07 June 2020
Remembering the Field of Cloth of Gold
Five hundred years ago, on 7 June 1520, in a field in northern France, two monarchs rode to meet each other, doffed their caps, dismounted, and embraced as brothers: they were François I of France (1515–1547) and Henry VIII of England (1509–1547). The two kings met south of the village of Andres, roughly halfway between the French castle at Ardres (Cotton MS Augustus I II 74) and the English castle at Guînes (Cotton MS Augustus I II 12), watched and cheered by their assembled courts. The site had been chosen because it lay on the southern border of the Calais Pale, a territory held since 1347 by the kings of England as part of their claim to the kingdom of France.
Portrait of King François I of France by Godefroy le Batave, 1519: Harley MS 6205, f. 3r
Portrait of King Henry VIII of England by an unknown artist, c. 1520: National Portrait Gallery 4690
Cardinal Thomas Wolsey was the driving force behind the meeting between François and Henry, motivated in part by his own personal ambition and a genuine desire to promote peace, but also by the need to create the means whereby his master, Henry, could achieve comparable status to his wealthier and more powerful brother monarchs. To that end, Wolsey had negotiated the 1518 Treaty of London, binding Pope Leo X, Holy Roman Emperor Maximilian I and his grandson, the king of Spain, as well as François, Henry, and more than a dozen other princes and states, to a non-aggression pact. This ‘universal peace’, first proposed by Leo, only for Wolsey to appropriate the idea, made Henry the arbiter of Christendom. But it served the further purpose of reining in François, who had invaded Italy and conquered the duchy of Milan within months of becoming king.

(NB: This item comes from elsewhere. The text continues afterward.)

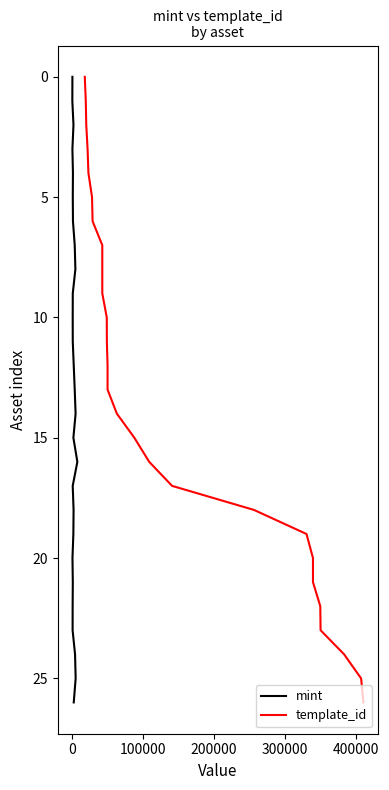

How many lines are shown in the chart?

2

Plan of the French castle at Ardres by Giovanni Rossetti, c. 1543: Cotton MS Augustus I II 74
When Maximilian died in 1519, his grandson succeeded him as Holy Roman Emperor Charles V, ruling over Austria, Spain (and its New World empire), the Netherlands, and Naples, making him the most powerful man in Europe. His only real rivals were François and the Ottoman sultan, Suleiman the Magnificent. It was in order to forge a powerful place for Henry, under changing geopolitical circumstances, that Wolsey invited Charles to England for talks in late May 1520 before Henry’s departure to meet François. Henry had two options for influencing Charles and François: make magnificent war or make magnificent peace, always with the purpose of playing one off in his favour against the other.

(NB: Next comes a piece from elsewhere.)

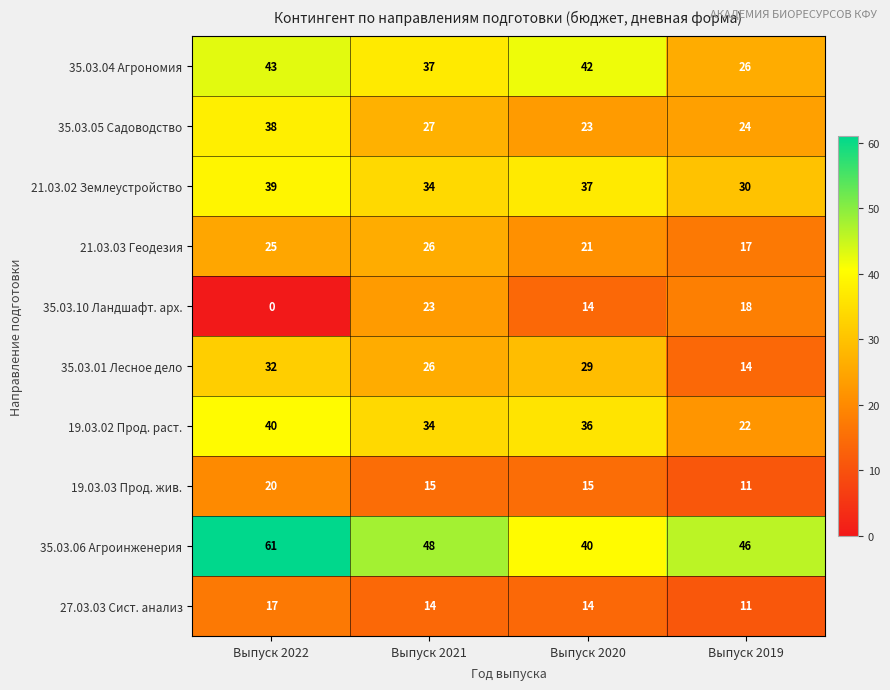

Count the 35.03.10 Ландшафт. арх. values in the range 14 to 23.

3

View of the English castle at Guînes, 2nd quarter of the 16th century: Cotton MS Augustus I II 12
On 31 May 1520, Henry and Queen Katherine of Aragon embarked for France, accompanied by 6,000 of their subjects and all the rich splendour of the court. The meeting with François was to take the form of a tournament, to inaugurate the peace between England and France. Traditional enemies, the two kingdoms had been at war as recently as 1514. Mistrust and hostility persisted. The French were ‘dogs and knaves’, viewed as cowardly and duplicitous; they, in turn, regarded the English as backward and brutish (Correspondance politique de MM. de Castillon et de Marillac, ed. J. Kaulek (Paris, 1885), no. 247). Yet Henry spoke French well, and French culture had a profound influence on his court and its tastes. Before his meeting with François, for example, the clean-shaven Henry grew a beard in imitation of the French king, giving him the appearance by which we know him today. François was equally cultured. Both men were tall, strong and athletic. Both loved the noble pastimes of hunting and jousting. At François’s request, Henry had his armour adapted to the latest French fashion prior to the tournament.
A pavilion in the green and white livery colours of the Tudors: Cotton MS Augustus I II 76
After that initial meeting on 7 June 1520, François and Henry demonstrated their princely power and prestige in a daily round of tournaments, entertainments and banquets lasting more than two weeks. Massive temporary palaces were erected to house both the kings and their courts. Some original designs for Henry’s tents survive. One shows a pavilion in the green and white livery colours of the Tudors (Cotton MS Augustus I II 76). The two larger central tents depicted here are linked by galleries. All are decorated with candelabra, arabesque and foliage motifs, showing the influence of the Italian renaissance on the English court (as mediated through France and the Netherlands). So costly and sumptuous were the tents, the tapestries and the hangings decorating and subdividing them, and the clothes worn by the monarchs and their courts, that they lent the meeting its name: the Field of Cloth of Gold or Camp du Drap d’Or. Cloth of gold was fabric woven with silk and gold thread fit for a king.
Other designs for Henry VIII's tents at the Field of Cloth of Gold are found in Cotton MS Augustus III/1, ff. 11r, 18r, 19r
The universal peace that the Field of Cloth of Gold had celebrated proved short-lived, and England and France were once more at war in 1522. Yet Henry’s relationship with François remained complex, an unstable combination of admiration, emulation and enmity, of peace punctuated by war.